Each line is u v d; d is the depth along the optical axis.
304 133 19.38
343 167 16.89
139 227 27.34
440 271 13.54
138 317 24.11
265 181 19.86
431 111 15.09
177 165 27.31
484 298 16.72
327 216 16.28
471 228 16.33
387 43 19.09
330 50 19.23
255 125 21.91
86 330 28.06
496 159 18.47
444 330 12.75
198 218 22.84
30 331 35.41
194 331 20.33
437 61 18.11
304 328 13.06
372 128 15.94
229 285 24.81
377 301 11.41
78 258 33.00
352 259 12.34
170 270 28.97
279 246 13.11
================
> **About this exercise**: Copy exactly the line that contains "431 111 15.09" and every line after it through the end of the entries, with nothing added.

> **Answer to this task**:
431 111 15.09
177 165 27.31
484 298 16.72
327 216 16.28
471 228 16.33
387 43 19.09
330 50 19.23
255 125 21.91
86 330 28.06
496 159 18.47
444 330 12.75
198 218 22.84
30 331 35.41
194 331 20.33
437 61 18.11
304 328 13.06
372 128 15.94
229 285 24.81
377 301 11.41
78 258 33.00
352 259 12.34
170 270 28.97
279 246 13.11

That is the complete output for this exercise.